LOS ANGELES (Reuters) - Waiting 14 years to deliver the sequel to wedding film "The Best Man" gave director Malcolm D. Lee an advantage few sequels in franchise-happy Hollywood enjoy: time to let his characters mature and grow before thrusting them back onto the big screen.
Now Lee is back with "The Best Man Holiday," a Christmas-themed comedy-drama in U.S. cinemas on Friday that brings back the nine stars of 1999's "The Best Man" for a reunion that tests marriages and friendships at their lowest moments.
"I never really wanted to do a sequel," said Lee, who has also directed 2002 African-American comedy "Undercover Brother" and the 2013 horror satire "Scary Movie 5."
"I set out to make a movie that would stand the test of time," the 43-year-old filmmaker added. "If I would ever consider doing a sequel, it would be like 10 years later when they (the characters) had a chance to live some life."
And living life they have.
Main character Harper Stewart, played by Taye Diggs, was about to strike it big as an author in "The Best Man," but the sequel finds him out of work, laid off from his university professorship, and unable to sell his latest novel.
Football player Lance Sullivan, played by Morris Chestnut, is now a professional star on the cusp of breaking an all-time rushing record; and Jordan Armstrong, portrayed by Nia Long, is an Emmy-winning executive at TV news network MSNBC.

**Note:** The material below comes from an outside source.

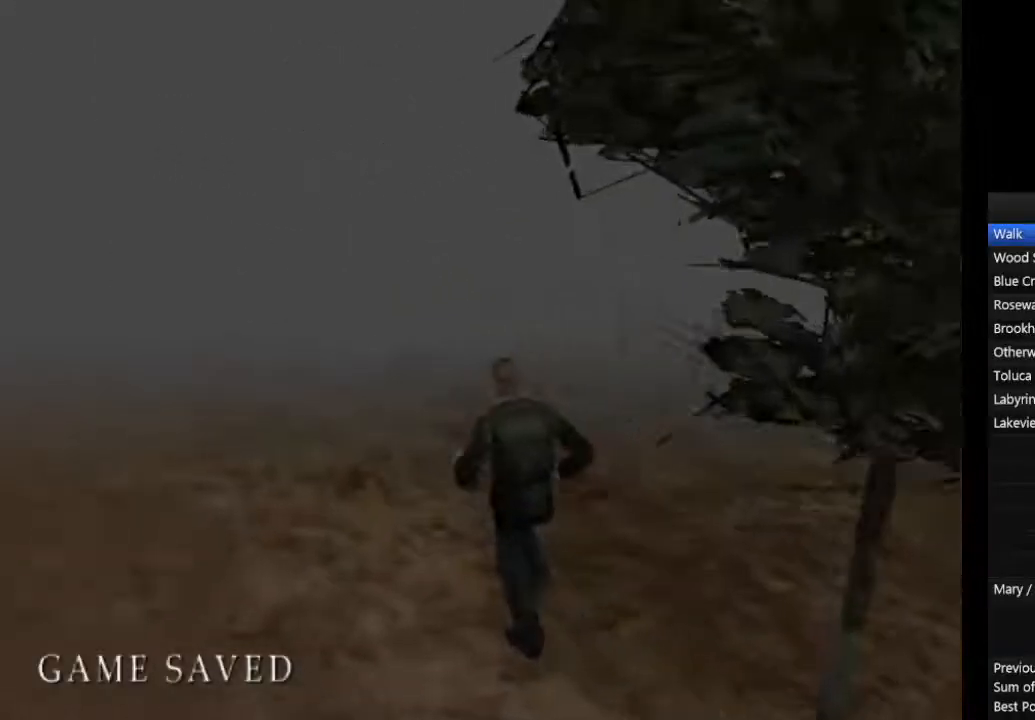
{"dt_ms": 500, "buttons": ["CIRCLE", "L1"], "left_stick": "center", "right_stick": "center", "events": [[67, "L1", "down"], [167, "L1", "up"], [267, "L1", "down"], [333, "L1", "up"], [333, "left_stick", "center"], [433, "L1", "down"]]}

The film, which is distributed by Comcast Corp's Universal Pictures, is expected to debut in second place at the North American box office this weekend with an estimated $24.5 million in sales, behind big-budget action film "Thor: The Dark World", according to boxoffice.com.
CHARACTERS, ACTORS AGE TOGETHER
The movie's action is set in motion when Lance's wife Mia (Monica Calhoun) invites the seven old friends who have grown apart by jobs, distance and personal grudges to their mansion for Christmas, all while Lance chases the record.
Terrence Howard plays forever-bachelor Quentin Spivey, while Harold Perrineau portrays the private school head Julian Murch and Melissa De Sousa plays the snobbish, spiteful Shelby, a fictional star on the "Real Housewives" TV reality series.
Lee, the cousin of director Spike Lee who also produced both films, said he began jotting down ideas for a sequel in 2006, but it was not until 2011 when he was able to get the cast together again in one room and pitched them the idea.
One advantage of having more than a decade between the first film and its upcoming sequel has been the professional and personal growth among the actors, Long said.
"We've accomplished things, we've become parents, some of us are married," said Long, who won the best actress award at the NAACP Image Awards for "The Best Man."
One lesson Long took away from her career-driven character was the need to be vulnerable and open to love.
"In your 30s you think you know everything, but you really don't know very much, so to be able to revisit her years later is fun because I can bring some of my personal experiences along with the character's trajectory," she said.
Each character finds their relationship with one another tested in the lead-up to Christmas, in particular when Mia reveals she is suffering from cancer.
Lee said he wanted the story to strike at the heart of humanity through friendship, love and faith.
"These are all very universal themes that any human being, no matter what color can relate to, but particularly for African Americans it holds a very special place," Lee said.